Patrick does the right thing by having Kevin Hart, a superstar of this subgenre, as Teddy, a failed and awkward salesman with a never-say-die attitude. He is alongside the main character of Woody Harrelson, an assassin who specializes in various methods of torture to extract the truth from his victims. When Teddy is mistaken for “the man from Toronto,” what we have is a classic comedy of errors that’s riddled with gunshots, swordplay, car chases, plane crashes and , as you can imagine, toilet humor and projectile vomiting.
However, despite names like Kevin and Woody, and keeping the stakes high – there’s an assassination attempt that could sabotage international peace – this movie never really takes off. The dialogue is silly, and it’s telling when even the collective caliber of The Man from Toronto’s protagonists can’t save the shoddy writing. From the moment the theme of mistaken identity is taken up by the buddy-cop angle, The Man from Toronto goes from one well-worn development to another. It’s a lot of what we’ve already seen and frankly, we’re tired of it.
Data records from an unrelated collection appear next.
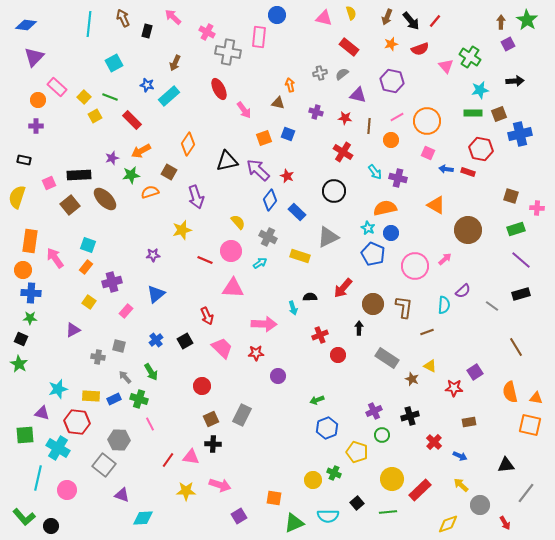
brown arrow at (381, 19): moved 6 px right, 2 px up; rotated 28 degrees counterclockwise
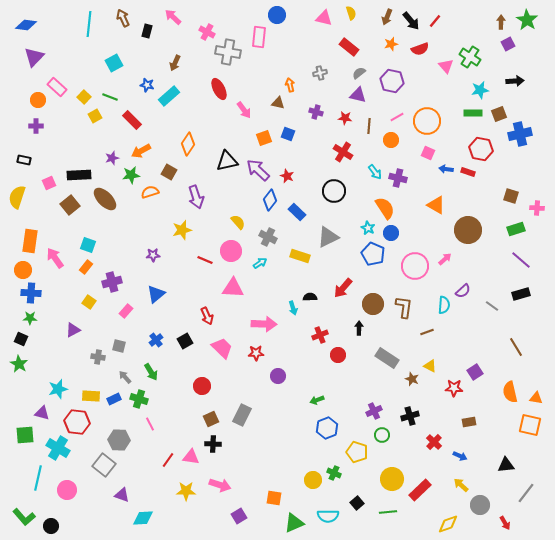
gray semicircle at (342, 74): moved 17 px right, 1 px up
orange semicircle at (385, 208): rotated 70 degrees clockwise
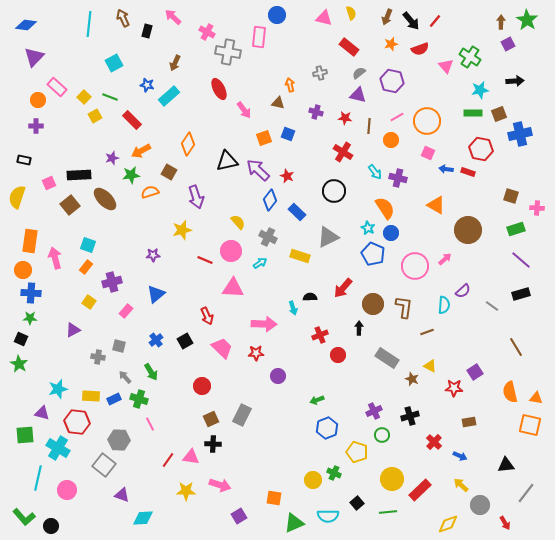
pink arrow at (55, 258): rotated 20 degrees clockwise
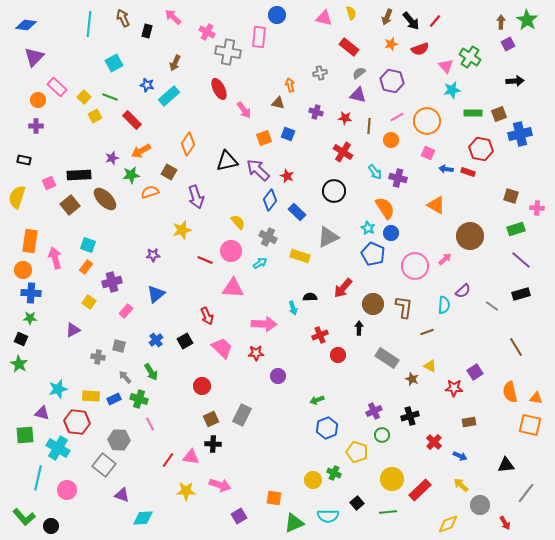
cyan star at (480, 90): moved 28 px left
brown circle at (468, 230): moved 2 px right, 6 px down
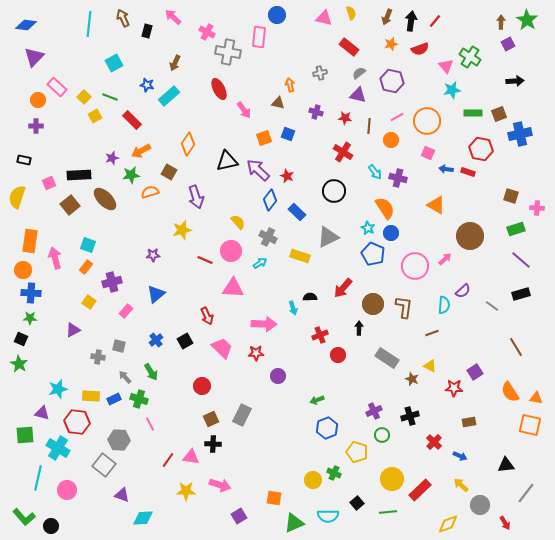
black arrow at (411, 21): rotated 132 degrees counterclockwise
brown line at (427, 332): moved 5 px right, 1 px down
orange semicircle at (510, 392): rotated 20 degrees counterclockwise
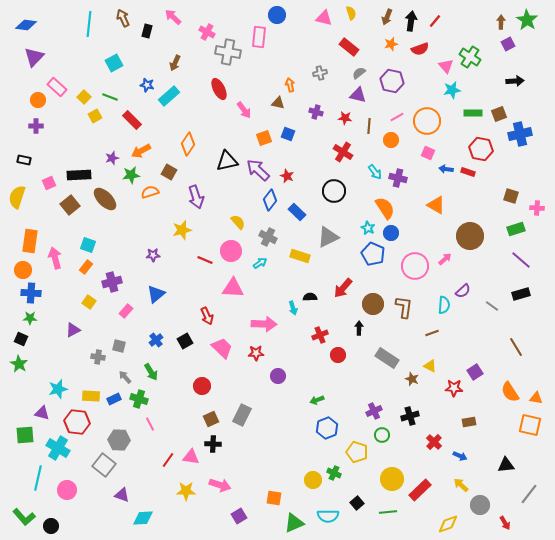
gray line at (526, 493): moved 3 px right, 1 px down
The subplot of Teddy facing off against his wife Lori (Jasmine Matthews) and the romance angle between “the man from Toronto” aka Randy and Anne (Kaley Cuoco) shows some potential to be more than just cliches confused, but the writing doesn’t show any real intent even here. The mistaken identity trope at the center of the film isn’t fleshed out enough either, and the writers (Robbie Fox, Jason Blumenthal and Chris Bremner) take the easy way out by resorting to simple scenes constructed simply to exploit the rapport that Kevin and Woody share. .
The actors give their all, with Kevin channeling his inner stand-up comedian and Woody being a straight-faced assassin with a menacing voice, but then there’s not much they can do. No amount of double-crossing, awkward hand-to-hand combat, and incessant banter can make up for the lack of ingenuity in the writing and a super-thin plot.